Produced by John Congleton (who has worked with Spoon and St. Vincent), the recording of the new album took place over seven different studios around the LA area. Kind of a lot?

Julia Reihs/KUTX Local Natives frontman, Taylor Rice, crowdsurfs at Stubb’s, 2019

“If we were some huge band,” Ryan says, “If this was the eighties or something, we probably would have stayed in one [studio] and made the most expensive record of all time. But I think logistically it made sense to hop around. Different studios suit different things. And it’s not every time you need some historic big room to get a big drum or live band sound. Sometimes you’re just cutting vocals in a little closet. It kind of kept it fresh and fun for us. I do think now we can hear it, different parts on the record.
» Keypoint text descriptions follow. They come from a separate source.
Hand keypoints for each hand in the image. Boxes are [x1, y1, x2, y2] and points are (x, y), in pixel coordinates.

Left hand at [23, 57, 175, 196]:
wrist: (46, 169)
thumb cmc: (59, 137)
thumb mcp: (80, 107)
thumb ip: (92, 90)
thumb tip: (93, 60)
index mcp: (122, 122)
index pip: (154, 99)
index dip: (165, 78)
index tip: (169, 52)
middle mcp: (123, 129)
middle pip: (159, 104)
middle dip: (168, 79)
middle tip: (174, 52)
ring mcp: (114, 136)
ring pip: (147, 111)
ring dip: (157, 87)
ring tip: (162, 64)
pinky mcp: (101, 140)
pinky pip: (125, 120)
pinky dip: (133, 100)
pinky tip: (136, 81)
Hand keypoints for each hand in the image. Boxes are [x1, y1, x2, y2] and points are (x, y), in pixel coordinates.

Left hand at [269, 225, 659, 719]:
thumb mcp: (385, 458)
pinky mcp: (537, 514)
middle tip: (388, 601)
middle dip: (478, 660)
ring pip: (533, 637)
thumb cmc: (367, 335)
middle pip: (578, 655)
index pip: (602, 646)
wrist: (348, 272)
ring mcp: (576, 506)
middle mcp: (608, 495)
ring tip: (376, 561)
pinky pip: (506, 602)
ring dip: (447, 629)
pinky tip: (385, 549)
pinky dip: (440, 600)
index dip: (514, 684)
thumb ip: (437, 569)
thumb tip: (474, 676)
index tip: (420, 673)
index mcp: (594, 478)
Different songs have like little different flavors and experiences.”

Different flavors on Time Waits For No One include the rocker “NYE”, inspired by Ryan watching the rest of his band play covers as his wedding band. 

“It seems like the [songs] that resonate, that get the whole band, Nik and everyone excited are the ones that feel the most honest and vulnerable,” Ryan explains. “This record was like maybe our way of dealing with a lot of that head-on and just kind of deal with it in the music. One of the emotional centerpieces of the record is “Paradise”, which is very much about Kelcey’s experience over those couple of years. And then a song like “Hourglass”, me dealing with having someone in your life, a family member who you disagree with so wholeheartedly on something and yet, you love this person. A lot of it was like striving for connection in the face of a lot of this hardship.”
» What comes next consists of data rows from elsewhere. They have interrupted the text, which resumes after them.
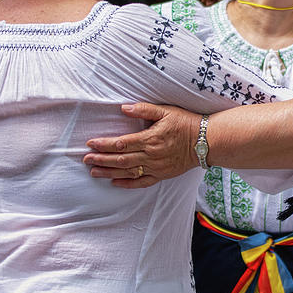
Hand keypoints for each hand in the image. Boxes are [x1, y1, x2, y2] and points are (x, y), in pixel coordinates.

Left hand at [84, 103, 200, 188]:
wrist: (206, 141)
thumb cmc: (186, 123)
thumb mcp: (166, 111)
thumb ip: (143, 109)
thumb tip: (123, 108)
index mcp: (150, 139)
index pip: (121, 143)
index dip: (103, 144)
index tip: (90, 143)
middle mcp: (151, 155)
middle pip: (120, 160)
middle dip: (101, 159)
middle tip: (85, 159)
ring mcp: (156, 167)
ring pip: (128, 172)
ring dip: (109, 173)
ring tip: (94, 172)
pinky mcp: (162, 175)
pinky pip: (142, 182)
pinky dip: (127, 184)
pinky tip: (115, 183)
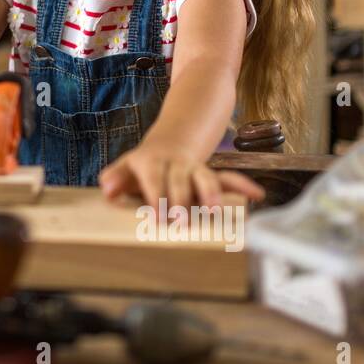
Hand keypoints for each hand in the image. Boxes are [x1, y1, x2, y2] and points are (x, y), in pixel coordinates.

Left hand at [99, 141, 264, 216]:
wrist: (170, 142)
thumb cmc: (143, 165)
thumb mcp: (126, 168)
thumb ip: (116, 178)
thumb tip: (106, 190)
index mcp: (151, 161)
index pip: (153, 178)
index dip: (156, 196)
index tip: (157, 217)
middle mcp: (175, 164)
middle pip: (180, 179)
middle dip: (182, 199)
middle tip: (182, 221)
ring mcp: (194, 169)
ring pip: (206, 176)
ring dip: (211, 192)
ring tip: (215, 210)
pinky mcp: (210, 175)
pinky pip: (229, 177)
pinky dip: (243, 185)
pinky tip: (257, 194)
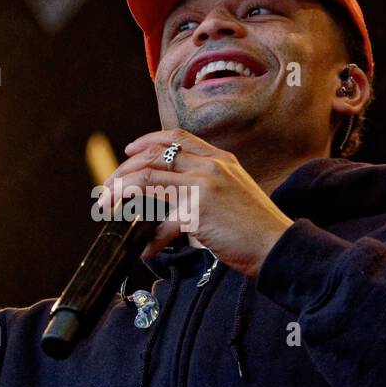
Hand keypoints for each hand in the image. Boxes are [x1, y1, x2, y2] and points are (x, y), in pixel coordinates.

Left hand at [97, 129, 293, 277]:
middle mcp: (211, 166)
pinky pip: (159, 220)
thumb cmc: (256, 229)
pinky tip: (145, 248)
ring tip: (109, 207)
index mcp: (221, 159)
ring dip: (121, 192)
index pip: (177, 138)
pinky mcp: (197, 209)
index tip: (129, 152)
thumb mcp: (233, 196)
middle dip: (124, 170)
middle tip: (108, 187)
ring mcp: (203, 185)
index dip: (147, 141)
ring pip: (147, 178)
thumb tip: (170, 209)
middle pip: (154, 155)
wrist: (278, 246)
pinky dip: (148, 237)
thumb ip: (205, 191)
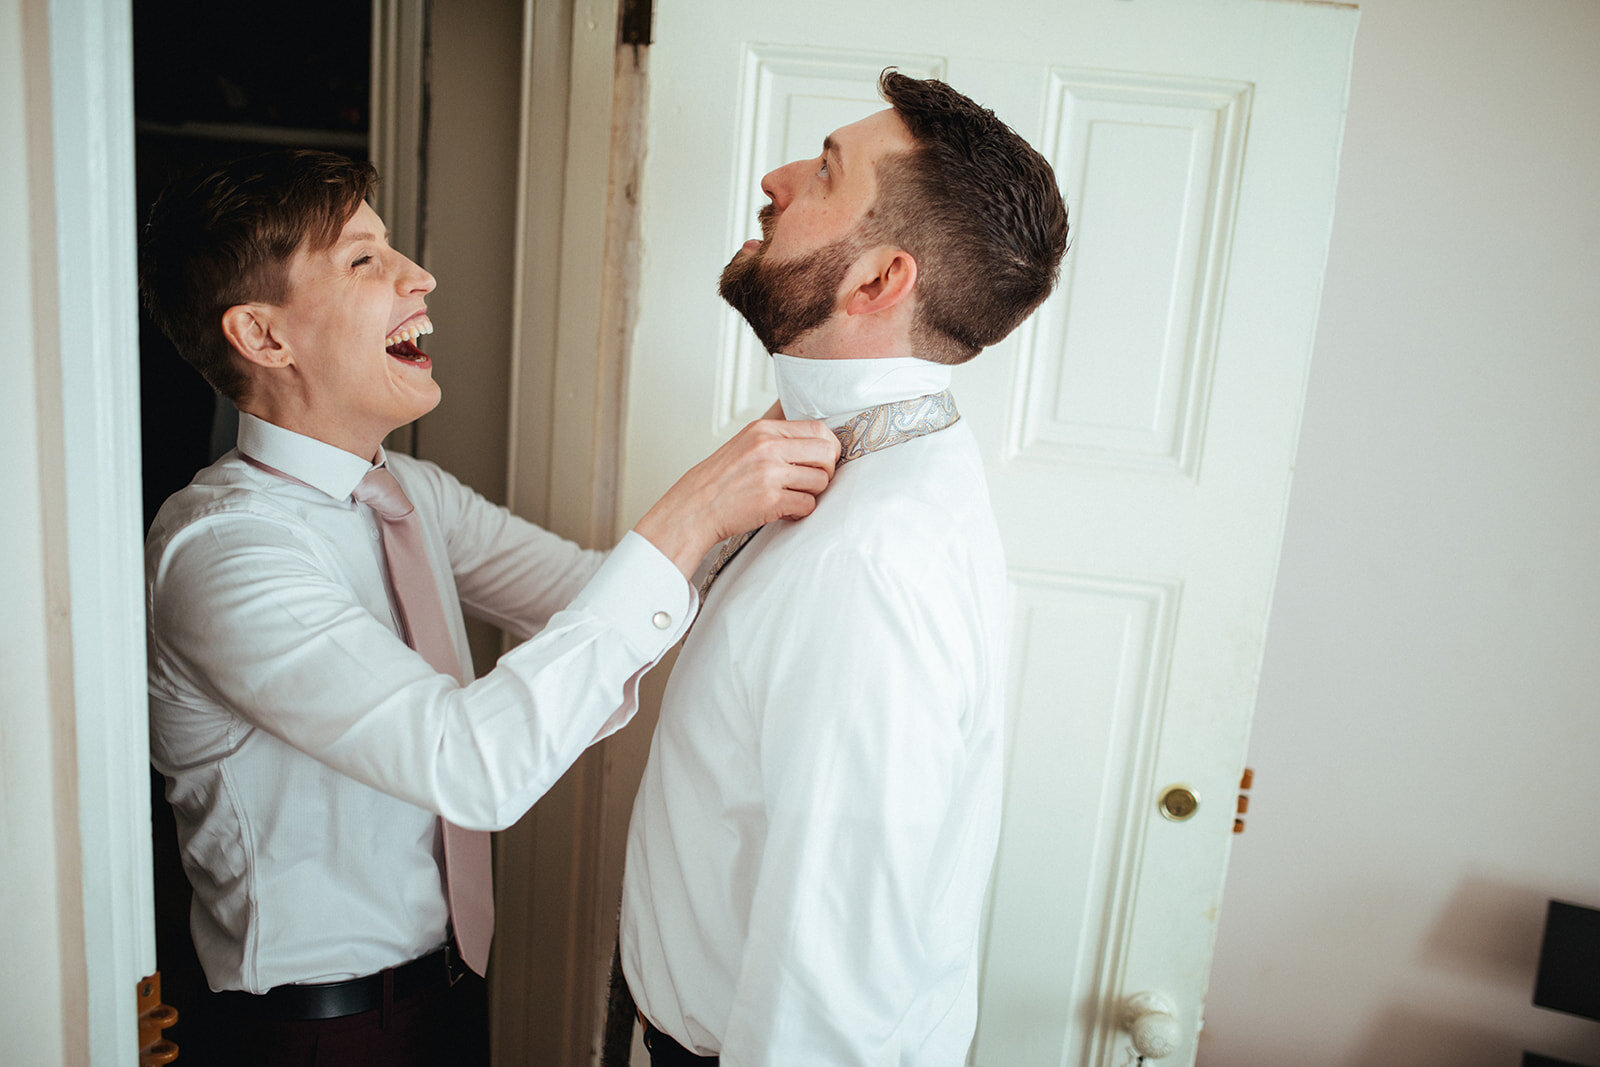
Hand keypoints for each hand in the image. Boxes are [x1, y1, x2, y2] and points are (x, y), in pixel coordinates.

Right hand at [633, 417, 839, 578]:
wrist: (694, 508)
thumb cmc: (720, 481)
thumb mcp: (746, 445)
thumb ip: (777, 440)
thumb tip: (817, 442)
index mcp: (764, 430)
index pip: (818, 429)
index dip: (829, 447)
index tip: (824, 460)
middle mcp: (768, 447)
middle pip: (826, 453)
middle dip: (828, 470)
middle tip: (815, 481)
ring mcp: (769, 474)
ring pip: (820, 481)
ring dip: (812, 493)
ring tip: (793, 497)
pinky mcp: (770, 500)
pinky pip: (807, 505)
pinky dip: (800, 511)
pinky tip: (785, 510)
The music on Time is still carefully arranged, the familiar clash of downcast lyrics and soaring choruses. But there are also some new hints of tension and vitality. Now fully re-united, these friends are anxious to play this new music for their fans. 

Included in their full slate of September dates is a stop at Stubb’s on 9/16. It’s a show they’re anticipating. 

“Our drummer, Matt [Frazier], moved to Austin earlier this year,” Ryan says, “So it’ll be the hometown show for him. We’re excited to come see his new place. We’ve had such a history in Austin, obviously. We really got our start in 2009 at South by Southwest. And so for us, so much is tied to the city. We got our first booking agent, we got a UK label deal, and we flew over to the UK like after that. For us, it’s a really special place. So yeah, we’re psyched.”

After all the uncertainty, it’s not hard to see the palpable relief they feel being back in the surroundings of what was, for all of them, their first family.

Ryan sums it up.

“We were stepping off the carousel of everything we’d been doing for so long. And in a lot of ways it made us reconsider how we went about things and even how we made songs together. A lot of times there’s a bunch of cooks in the kitchen. And I think that requires taking care of not only our music skills but also our relationships as friends, you know? I’d still like to think we’re friends first and foremost. It was a lot of re-learning what we knew Local Natives to be, and what our strengths were. But also letting go of that and figuring out what new things could happen, new sounds, new ways of writing. Just trying to lessen the grip and roll with things more.”